(Records taken from a collection)
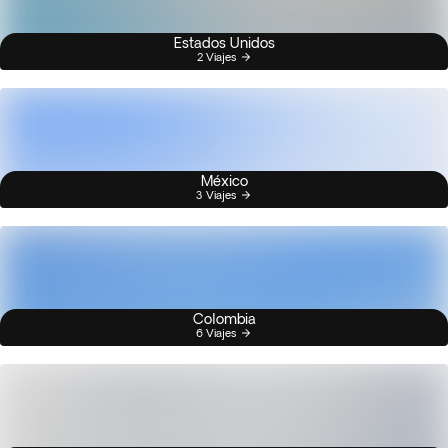
Estados Unidos
2 Viajes
México
3 Viajes
Colombia
6 Viajes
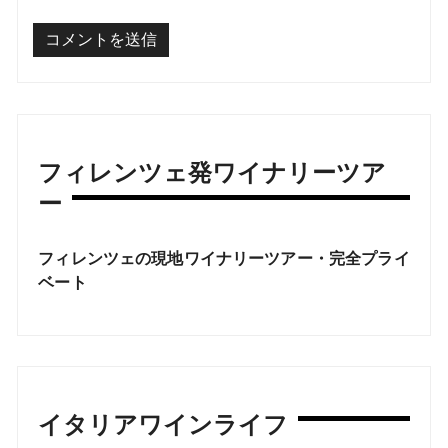
フィレンツェ発ワイナリーツア
ー
フィレンツェの現地ワイナリーツアー・完全プライ
ベート
イタリアワインライフ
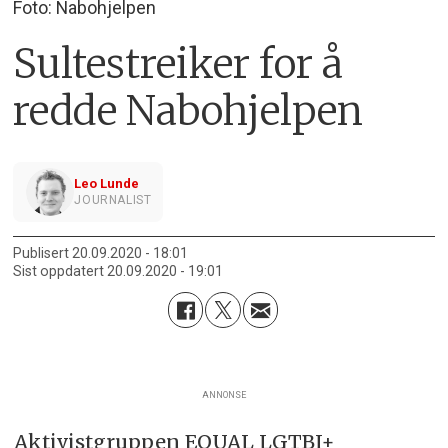
Foto: Nabohjelpen
Sultestreiker for å
redde Nabohjelpen
Leo Lunde
JOURNALIST
Publisert
20.09.2020 - 18:01
Sist oppdatert
20.09.2020 - 19:01
ANNONSE
Aktivistgruppen EQUAL LGTBI+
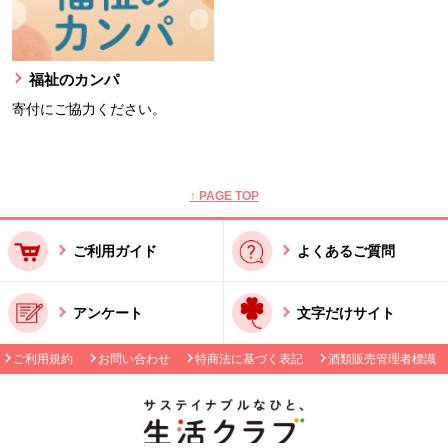
福祉のカンパ
寄付にご協力ください。
本文ここまで。
ここから共通フッターメニューです。
↑ PAGE TOP
ご利用ガイド
よくあるご質問
アンケート
文字だけサイト
ご利用規約
お問い合わせ
特商法に基づく表記
酒類販売管理者標識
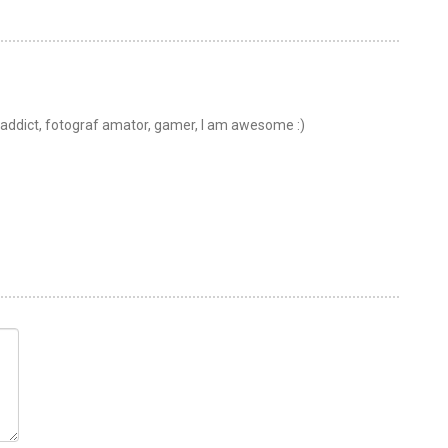
t addict, fotograf amator, gamer, I am awesome :)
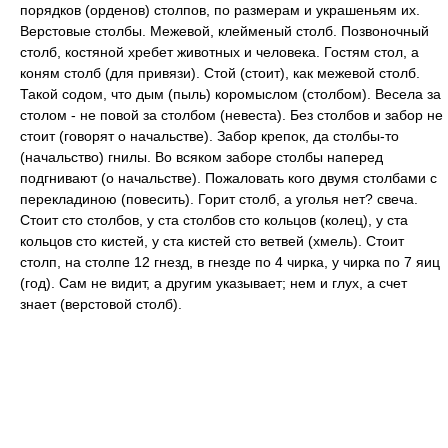
порядков (орденов) столпов, по размерам и украшеньям их.
Верстовые столбы. Межевой, клейменый столб. Позвоночный
столб, костяной хребет животных и человека. Гостям стол, а
коням столб (для привязи). Стой (стоит), как межевой столб.
Такой содом, что дым (пыль) коромыслом (столбом). Весела за
столом - не повой за столбом (невеста). Без столбов и забор не
стоит (говорят о начальстве). Забор крепок, да столбы-то
(начальство) гнилы. Во всяком заборе столбы наперед
подгнивают (о начальстве). Пожаловать кого двумя столбами с
перекладиною (повесить). Горит столб, а уголья нет? свеча.
Стоит сто столбов, у ста столбов сто кольцов (колец), у ста
кольцов сто кистей, у ста кистей сто ветвей (хмель). Стоит
столп, на столпе 12 гнезд, в гнезде по 4 чирка, у чирка по 7 яиц
(год). Сам не видит, а другим указывает; нем и глух, а счет
знает (верстовой столб).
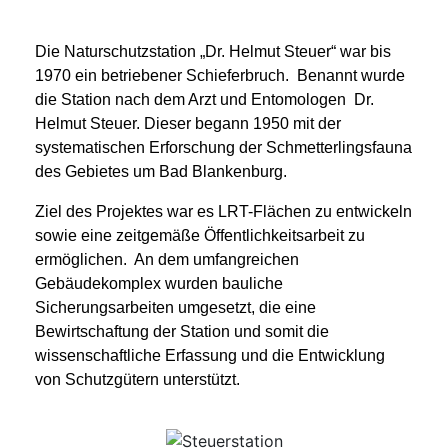
Die Naturschutzstation „Dr. Helmut Steuer“ war bis
1970 ein betriebener Schieferbruch. Benannt wurde
die Station nach dem Arzt und Entomologen Dr.
Helmut Steuer. Dieser begann 1950 mit der
systematischen Erforschung der Schmetterlingsfauna
des Gebietes um Bad Blankenburg.
Ziel des Projektes war es LRT-Flächen zu entwickeln
sowie eine zeitgemäße Öffentlichkeitsarbeit zu
ermöglichen. An dem umfangreichen
Gebäudekomplex wurden bauliche
Sicherungsarbeiten umgesetzt, die eine
Bewirtschaftung der Station und somit die
wissenschaftliche Erfassung und die Entwicklung
von Schutzgütern unterstützt.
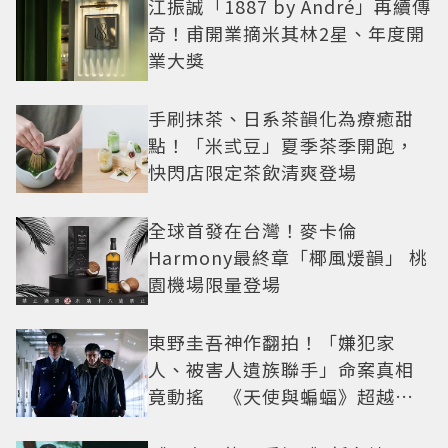
江振誠「1887 by André」再續傳
奇！甫開業摘米其林2星、年度開
業大獎
手刷抹茶、日系茶韻化為療癒甜
點！「米弎豆」夏季茶季開跑，
快閃店限定茶飲清爽登場
全球首發在台灣！麥卡倫
Harmony最終章「椰風煖韻」 桃
園機場限量登場
東野圭吾神作翻拍！「嫌犯家
人、被害人遺族聯手」命案真相
竟動搖 《天使與蝙蝠》超越懸
疑框架展開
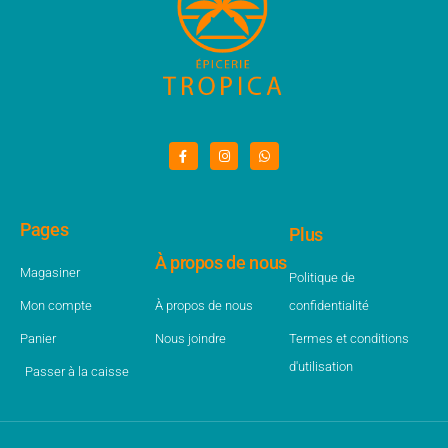
Pages
Plus
À propos de nous
Magasiner
Politique de
Mon compte
À propos de nous
confidentialité
Panier
Nous joindre
Termes et conditions
d'utilisation
Passer à la caisse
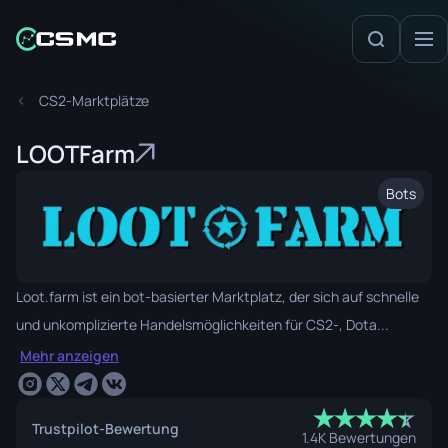
CS2-Marktplätze
LOOTFarm
Bots
Loot.farm ist ein bot-basierter Marktplatz, der sich auf schnelle
und unkomplizierte Handelsmöglichkeiten für CS2-, Dota...
Mehr anzeigen
★
★
★
★
☆
★
Trustpilot-Bewertung
1.4K Bewertungen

### About this task
Reproduce, character for character, the text lines of every item above. Leave the pictures out of your answer.

### Exercise answer
Estados Unidos
2 Viajes
México
3 Viajes
Colombia
6 Viajes
フィレンツェ発ワイナリーツア
ー
フィレンツェの現地ワイナリーツアー・完全プライ
ベート
イタリアワインライフ
Foto: Nabohjelpen
Sultestreiker for å
redde Nabohjelpen
Leo Lunde
JOURNALIST
Publisert
20.09.2020 - 18:01
Sist oppdatert
20.09.2020 - 19:01
ANNONSE
Aktivistgruppen EQUAL LGTBI+
福祉のカンパ
寄付にご協力ください。
本文ここまで。
ここから共通フッターメニューです。
↑ PAGE TOP
ご利用ガイド
よくあるご質問
アンケート
文字だけサイト
ご利用規約
お問い合わせ
特商法に基づく表記
酒類販売管理者標識
t addict, fotograf amator, gamer, I am awesome :)
порядков (орденов) столпов, по размерам и украшеньям их.
Верстовые столбы. Межевой, клейменый столб. Позвоночный
столб, костяной хребет животных и человека. Гостям стол, а
коням столб (для привязи). Стой (стоит), как межевой столб.
Такой содом, что дым (пыль) коромыслом (столбом). Весела за
столом - не повой за столбом (невеста). Без столбов и забор не
стоит (говорят о начальстве). Забор крепок, да столбы-то
(начальство) гнилы. Во всяком заборе столбы наперед
подгнивают (о начальстве). Пожаловать кого двумя столбами с
перекладиною (повесить). Горит столб, а уголья нет? свеча.
Стоит сто столбов, у ста столбов сто кольцов (колец), у ста
кольцов сто кистей, у ста кистей сто ветвей (хмель). Стоит
столп, на столпе 12 гнезд, в гнезде по 4 чирка, у чирка по 7 яиц
(год). Сам не видит, а другим указывает; нем и глух, а счет
знает (верстовой столб).
Die Naturschutzstation „Dr. Helmut Steuer“ war bis
1970 ein betriebener Schieferbruch. Benannt wurde
die Station nach dem Arzt und Entomologen Dr.
Helmut Steuer. Dieser begann 1950 mit der
systematischen Erforschung der Schmetterlingsfauna
des Gebietes um Bad Blankenburg.
Ziel des Projektes war es LRT-Flächen zu entwickeln
sowie eine zeitgemäße Öffentlichkeitsarbeit zu
ermöglichen. An dem umfangreichen
Gebäudekomplex wurden bauliche
Sicherungsarbeiten umgesetzt, die eine
Bewirtschaftung der Station und somit die
wissenschaftliche Erfassung und die Entwicklung
von Schutzgütern unterstützt.
江振誠「1887 by André」再續傳
奇！甫開業摘米其林2星、年度開
業大獎
手刷抹茶、日系茶韻化為療癒甜
點！「米弎豆」夏季茶季開跑，
快閃店限定茶飲清爽登場
全球首發在台灣！麥卡倫
Harmony最終章「椰風煖韻」 桃
園機場限量登場
東野圭吾神作翻拍！「嫌犯家
人、被害人遺族聯手」命案真相
竟動搖 《天使與蝙蝠》超越懸
疑框架展開
Pages
Plus
À propos de nous
Magasiner
Politique de
Mon compte
À propos de nous
confidentialité
Panier
Nous joindre
Termes et conditions
d'utilisation
Passer à la caisse
CS2-Marktplätze
LOOTFarm
Bots
Loot.farm ist ein bot-basierter Marktplatz, der sich auf schnelle
und unkomplizierte Handelsmöglichkeiten für CS2-, Dota...
Mehr anzeigen
★
★
★
★
☆
★
Trustpilot-Bewertung
1.4K Bewertungen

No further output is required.